コンサート形式の場合は舞台が無いので、通常チケットも比較的安価になりますね。数千円から高くても1万円代でしょう。
また、オーケストラピットも必要なく、通常のホールで上演出来るので、本来は上演しやすいといえると思います。
上演形式によるチケットの値段の違い
上演形式がいろいろあるように、オペラのチケットの値段もいろいろあります。
200人とか300人、それに舞台セットを引き連れてやってくる、上演形式の場合は最も費用がかかりますから、
チケットの値段は最も高額になります。
最初に書いたように2018年の秋にローマ歌劇場の引っ越し公演はS席が54000円という高額なのですが
引っ越し公演の中でも、どこの歌劇場が来るかによっても値段が異なります。
ミラノのスカラ座や、ウィーン国立歌劇場など世界でも有名な歌劇場になるほど、
金額が上がります。
引っ越し公演といっても(言葉は悪いですが)少し歌劇場のランクが落ちると値段も安くはなるわけですね。

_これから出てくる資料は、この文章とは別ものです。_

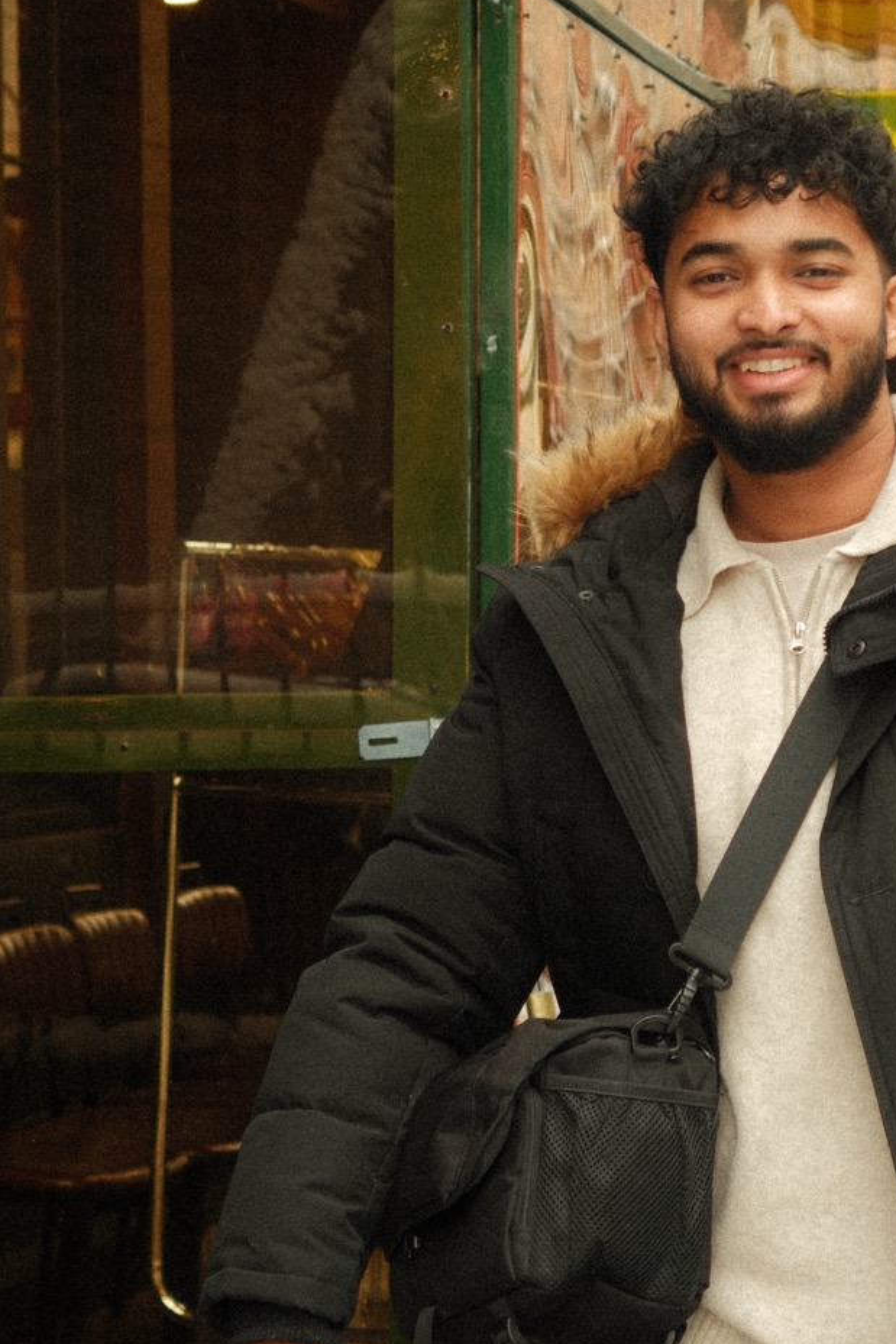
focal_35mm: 106
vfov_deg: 19.3
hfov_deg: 12.9
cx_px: 637
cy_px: 585
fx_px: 3956
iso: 200
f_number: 2.8
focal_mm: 27
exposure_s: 1/125
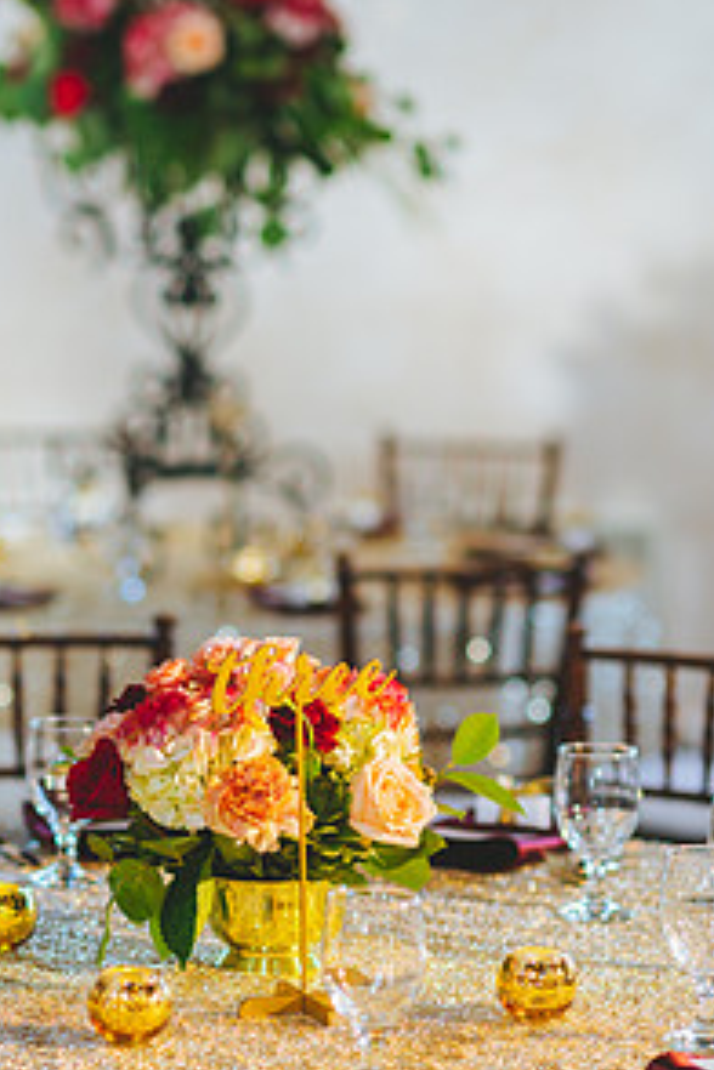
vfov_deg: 15.8
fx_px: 3867
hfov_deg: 10.5
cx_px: 206
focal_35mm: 130
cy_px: 604
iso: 640
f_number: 2
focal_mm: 85
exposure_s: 1/160
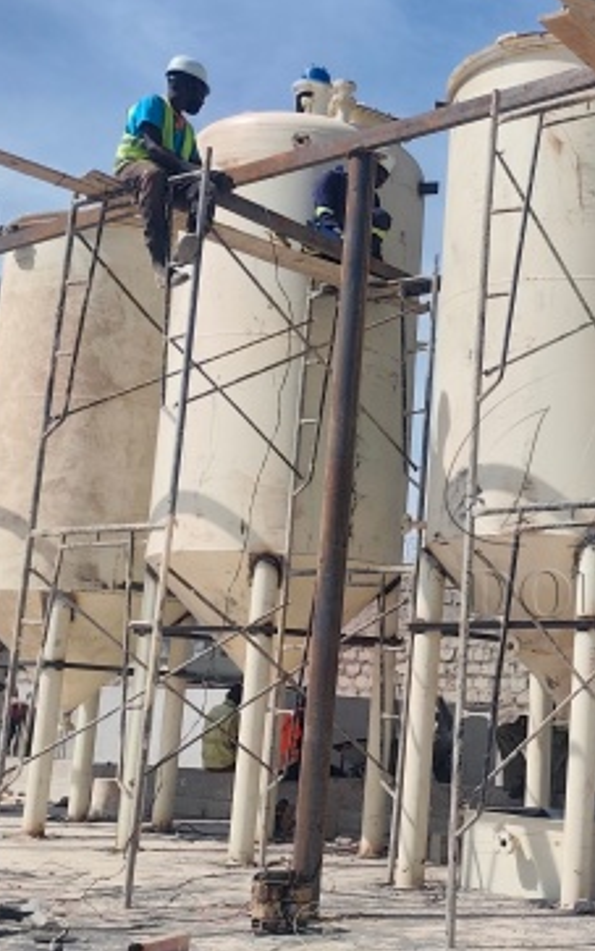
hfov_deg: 25.1
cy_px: 476
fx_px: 1271
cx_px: 590
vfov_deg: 41.0
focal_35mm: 49
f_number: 1.6
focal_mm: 5.84
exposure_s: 1/4846
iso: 50
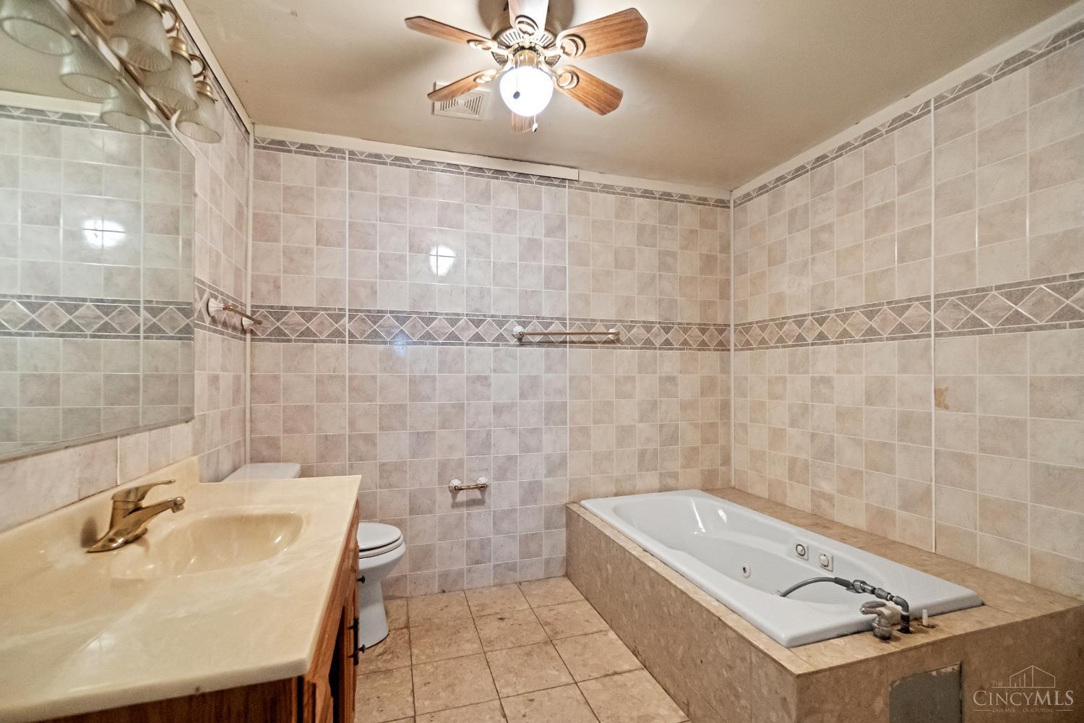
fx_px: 452
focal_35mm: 15
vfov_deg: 77.3
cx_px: 542
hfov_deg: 100.4
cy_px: 362
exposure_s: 1/30
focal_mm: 10
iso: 10000
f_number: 4
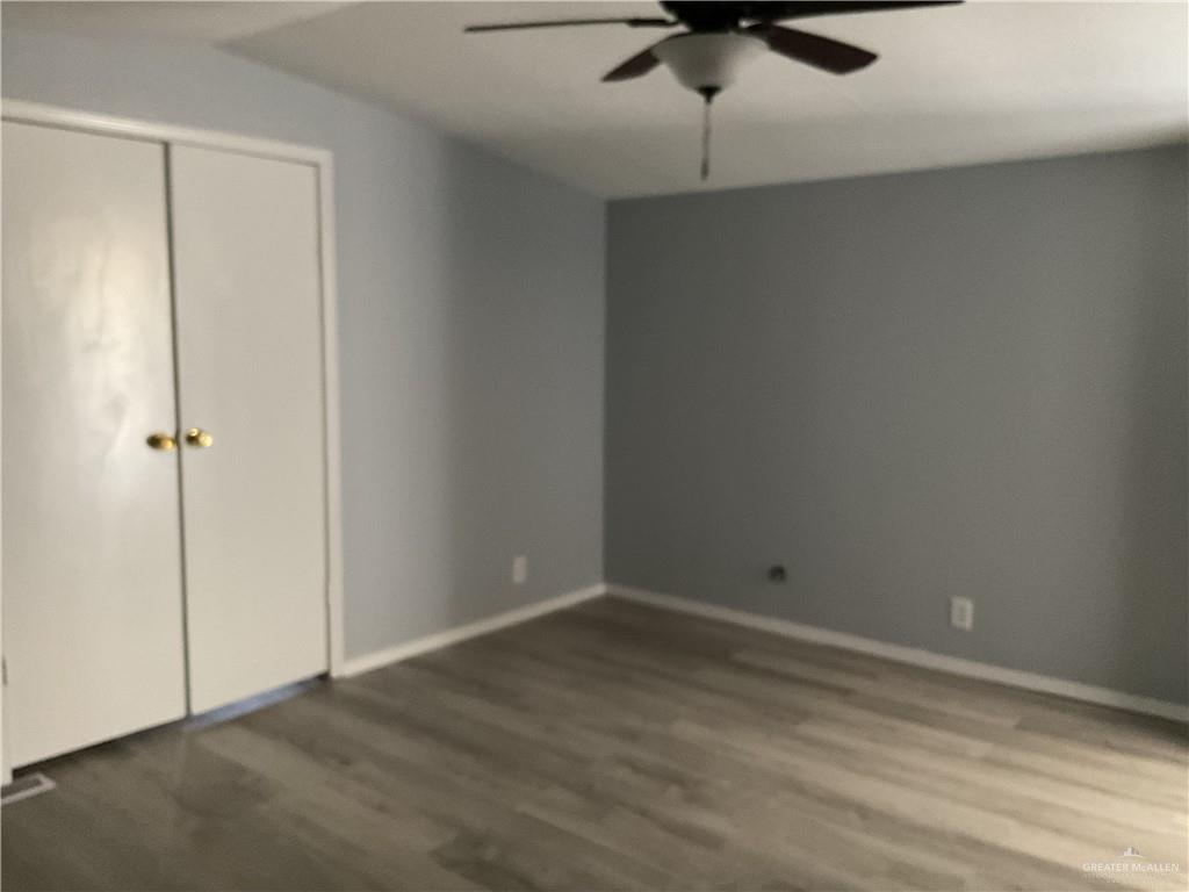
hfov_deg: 61.7
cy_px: 446
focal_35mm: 29
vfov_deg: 48.2
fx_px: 996
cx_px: 594
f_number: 1.8
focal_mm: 3
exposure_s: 1/25
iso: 320
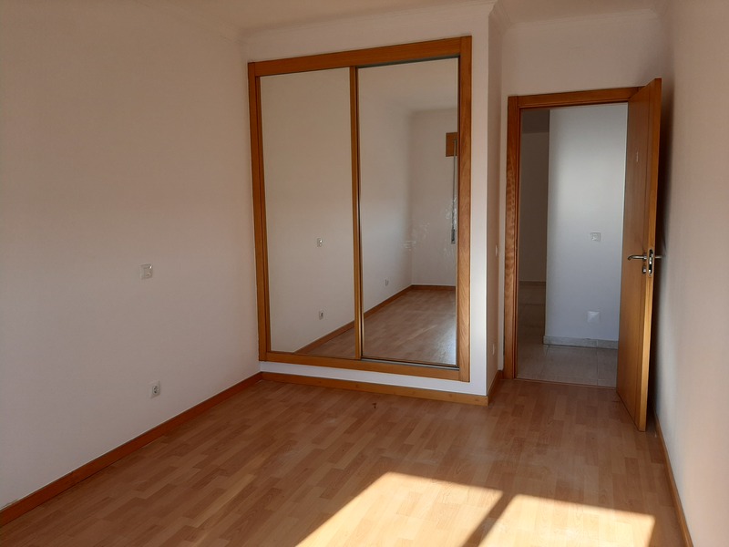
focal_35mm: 27
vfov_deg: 51.4
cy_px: 274
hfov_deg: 65.3
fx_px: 569
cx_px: 364
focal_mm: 3.93
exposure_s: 1/238
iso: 40
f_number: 1.7
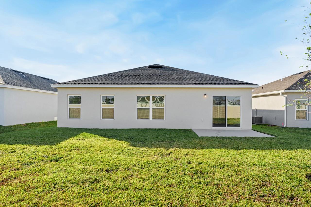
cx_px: 156
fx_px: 214
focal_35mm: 25
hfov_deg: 72.0
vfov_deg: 51.8
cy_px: 104
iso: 100
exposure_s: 1/100
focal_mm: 16.5
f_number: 9
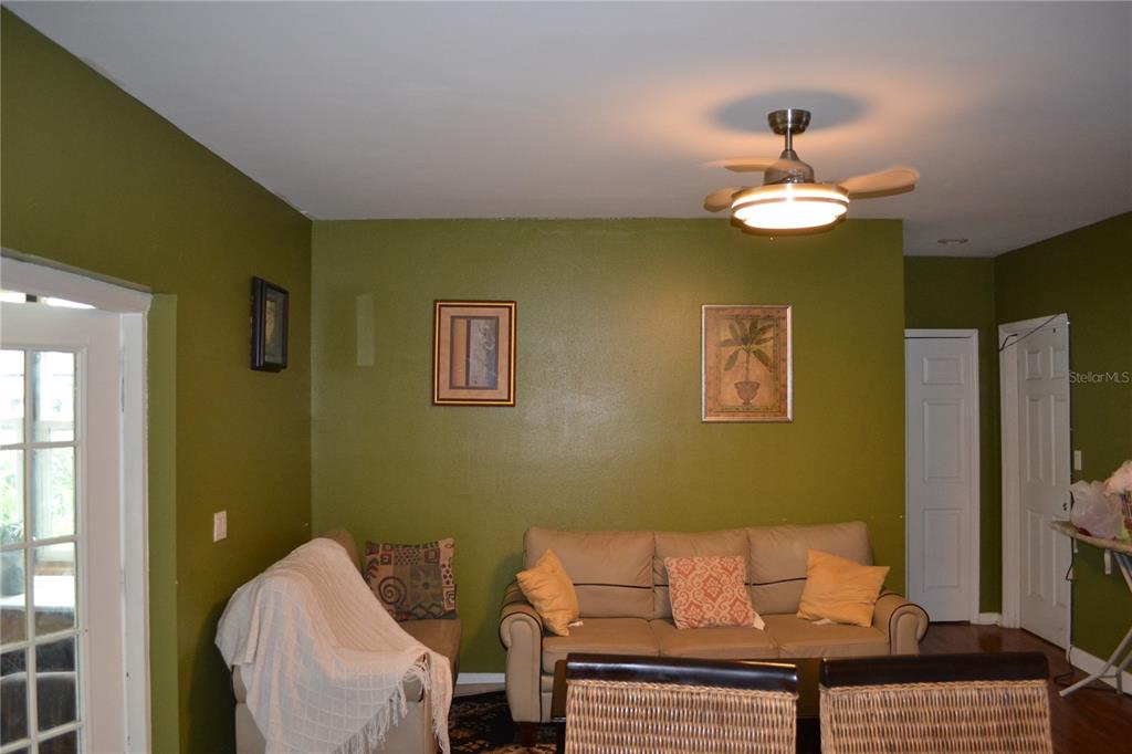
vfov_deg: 47.9
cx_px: 566
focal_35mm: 27
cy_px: 377
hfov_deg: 67.4
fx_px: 849
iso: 1400
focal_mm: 18
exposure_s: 1/60
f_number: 3.5
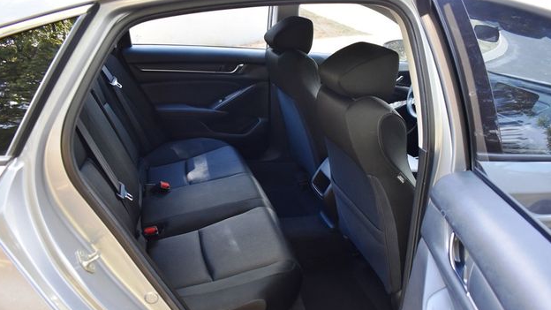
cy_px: 176
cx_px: 271
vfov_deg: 40.1
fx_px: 424
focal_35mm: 29
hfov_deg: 66.1
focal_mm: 18
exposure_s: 1/160
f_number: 3.5
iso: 800
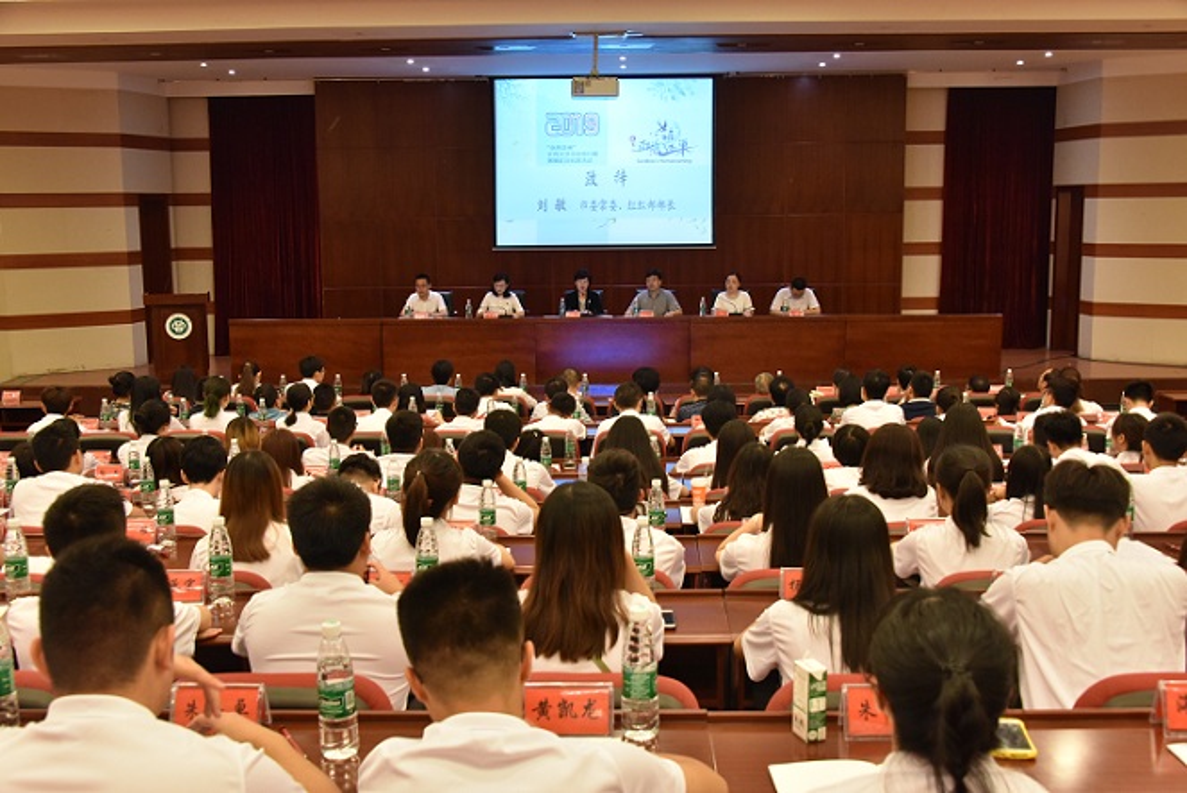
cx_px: 594
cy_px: 396
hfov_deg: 48.4
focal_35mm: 40
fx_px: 1320
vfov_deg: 33.5
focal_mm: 40
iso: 2500
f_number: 8
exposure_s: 1/20
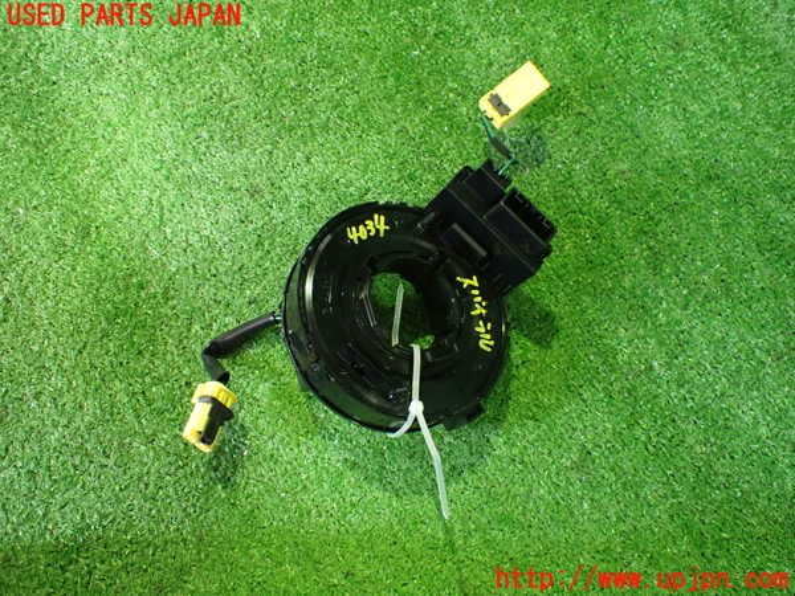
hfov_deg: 60.0
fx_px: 689
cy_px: 298
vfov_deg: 46.8
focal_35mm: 30
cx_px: 398
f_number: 2.3
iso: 1000
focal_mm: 5.4
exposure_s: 1/30
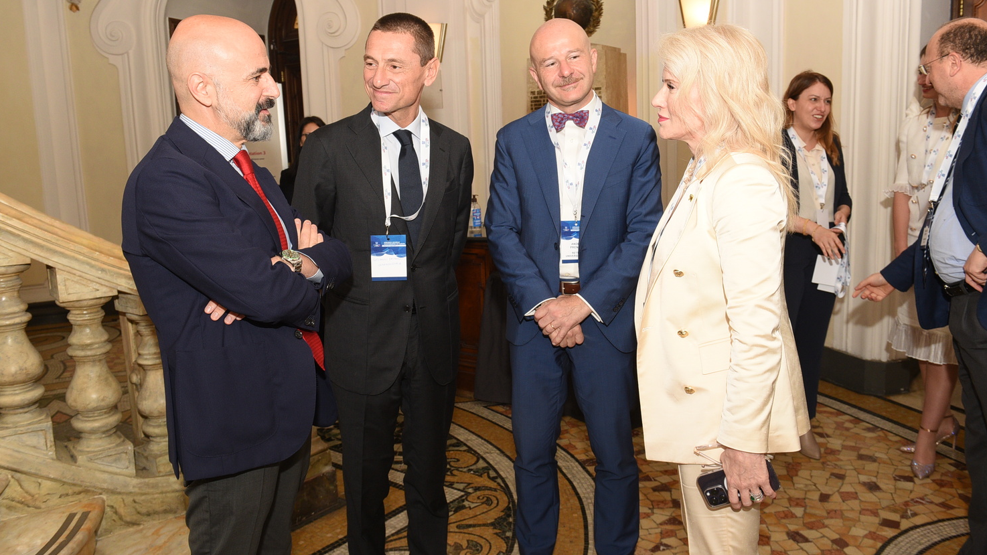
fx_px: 811
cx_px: 501
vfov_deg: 37.8
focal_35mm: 31
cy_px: 256
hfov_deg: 62.6
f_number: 7.1
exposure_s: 1/200
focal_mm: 29
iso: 1000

ただ、あまり名前が知られていない歌劇場だと魅力も減るのでお客さんも入りませんから、
その辺が主催者の悩みどころなんじゃないでしょうか。
主要キャストに海外の歌手を起用する上演形式は、藤原歌劇団も二期会もやっていますが、
チケットの値段は引っ越し公演ほど高くなく、また日本人の歌手、合唱もレベルが高いので、
満足度も高く、手が出やすいオペラではないかと思います。
日本人のみで開催する上演形式は、劇場も大小いろんなところを使っていますし、
有名な人から、駆け出しの人の公演まで幅が広いので、逆に選ぶのが難しいかもしれませんが
最も手軽なチケットの値段かなと思いますね。